The General Court also summarily dismissed the Applicants’ plea regarding the Commission’s failure to state reasons.

However, the General Court carefully assessed whether the Commission did, in fact, have sufficient evidence to justify its decision to authorize dawn raids with respect to both sets of suspected anticompetitive practices, and therefore to justify its interference with the Applicants’ right to the inviolability of the home.

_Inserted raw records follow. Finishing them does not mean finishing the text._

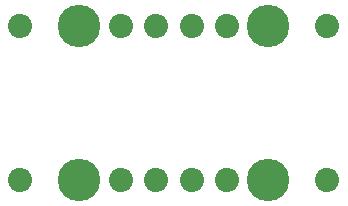
<source format=gbr>
G04 #@! TF.GenerationSoftware,KiCad,Pcbnew,(5.0.0)*
G04 #@! TF.CreationDate,2018-08-28T22:02:12+02:00*
G04 #@! TF.ProjectId,1u_mult,31755F6D756C742E6B696361645F7063,rev?*
G04 #@! TF.SameCoordinates,Original*
G04 #@! TF.FileFunction,Soldermask,Bot*
G04 #@! TF.FilePolarity,Negative*
%FSLAX46Y46*%
G04 Gerber Fmt 4.6, Leading zero omitted, Abs format (unit mm)*
G04 Created by KiCad (PCBNEW (5.0.0)) date 08/28/18 22:02:12*
%MOMM*%
%LPD*%
G01*
G04 APERTURE LIST*
%ADD10C,2.048460*%
%ADD11C,3.600000*%
G04 APERTURE END LIST*
D10*
G04 #@! TO.C,J1*
X1001280Y-4500000D03*
X9497580Y-4500000D03*
X12499860Y-4500000D03*
D11*
X6000000Y-4500000D03*
G04 #@! TD*
G04 #@! TO.C,J2*
X22000000Y-4500000D03*
D10*
X15500140Y-4500000D03*
X18502420Y-4500000D03*
X26998720Y-4500000D03*
G04 #@! TD*
G04 #@! TO.C,J3*
X1001280Y-17500000D03*
X9497580Y-17500000D03*
X12499860Y-17500000D03*
D11*
X6000000Y-17500000D03*
G04 #@! TD*
G04 #@! TO.C,J4*
X22000000Y-17500000D03*
D10*
X15500140Y-17500000D03*
X18502420Y-17500000D03*
X26998720Y-17500000D03*
G04 #@! TD*
M02*

</source>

The General Court’s assessment

The General Court concluded that the Commission had sufficient evidence to suspect a concerted practice relating to the exchange of information on (i) discounts obtained on the supply markets for certain everyday consumer products and (ii) prices for the sale of services to manufacturers of branded products. By contrast, the Court found that the Commission had insufficient evidence to justify inspections on alleged exchanges of information concerning the future commercial strategies of the dawn raided companies. In this respect, the Commission’s suspicions mainly stemmed from the fact that in 2016, a director of the Casino group had attended a meeting organized by Intermarché during which the latter presented its commercial priorities. However, as the General Court noted, the Casino director had attended the meeting in question as part of his functions within INCA, and not as a representative of Casino, meaning that it could not be established that Casino had “accepted” the disclosure of confidential information by Intermarché. Moreover, the information discussed during the meeting was general in nature and was “genuinely public” within the meaning of the Commission’s guidelines on horizontal cooperation agreements, as the attendees included over 400 suppliers, as well as journalists, and received coverage in specialized newspapers. The General Court thus concluded that the Commission could not validly form a suspicion of anticompetitive information exchange based on such information.

The General Court therefore upheld the claim on the violation of the right to the inviolability of the home as regards the second suspected infringement and annulled the inspection decisions relating to this part. This could, in turn, impact the pending appeals filed by Casino and Intermarché against another Commission investigation regarding alleged information exchanges, which was initiated following the challenged 2017 dawn raids.

Interestingly, these partial annulment decisions arise in the context of increased scrutiny from French Courts on the legality of decisions authorizing competition authorities to carry out dawn raids. In two judgements issued on July 8, 2020 and October 7, 2020, respectively, the Paris Court of Appeals (i) annulled a 2014 search warrant authorizing the conduct of dawn raid on Whirlpool France’s premises, both due to a breach of the company’s right to an effective remedy and because the search warrant was largely based on illegally collected evidence,[2] and (ii) annulled a 2019 search warrant issued against Swarovski, ruling in particular that the evidence presented by the French Competition Authority (“FCA”) was weak and could not support sufficient presumptions of anticompetitive practices.[3]


[1]              Casino, Guichard-Perrachon and AMC v Commission (Cases T-249/17,) EU:T:2020:458; Intermarché Casino Achats v Commission (T-254/17), EU:T:2020:459; and Les Mousquetaires and ITM Entreprises v Commission (French retailers purchasing alliance) (T- 255/17), EU:T:2020:460.

[2]              Paris Court of Appeals, ruling of July 8, 2020, no. 19/16854.

[3]              Paris Court of Appeals, ruling of October 7, 2020, no. 19/12686.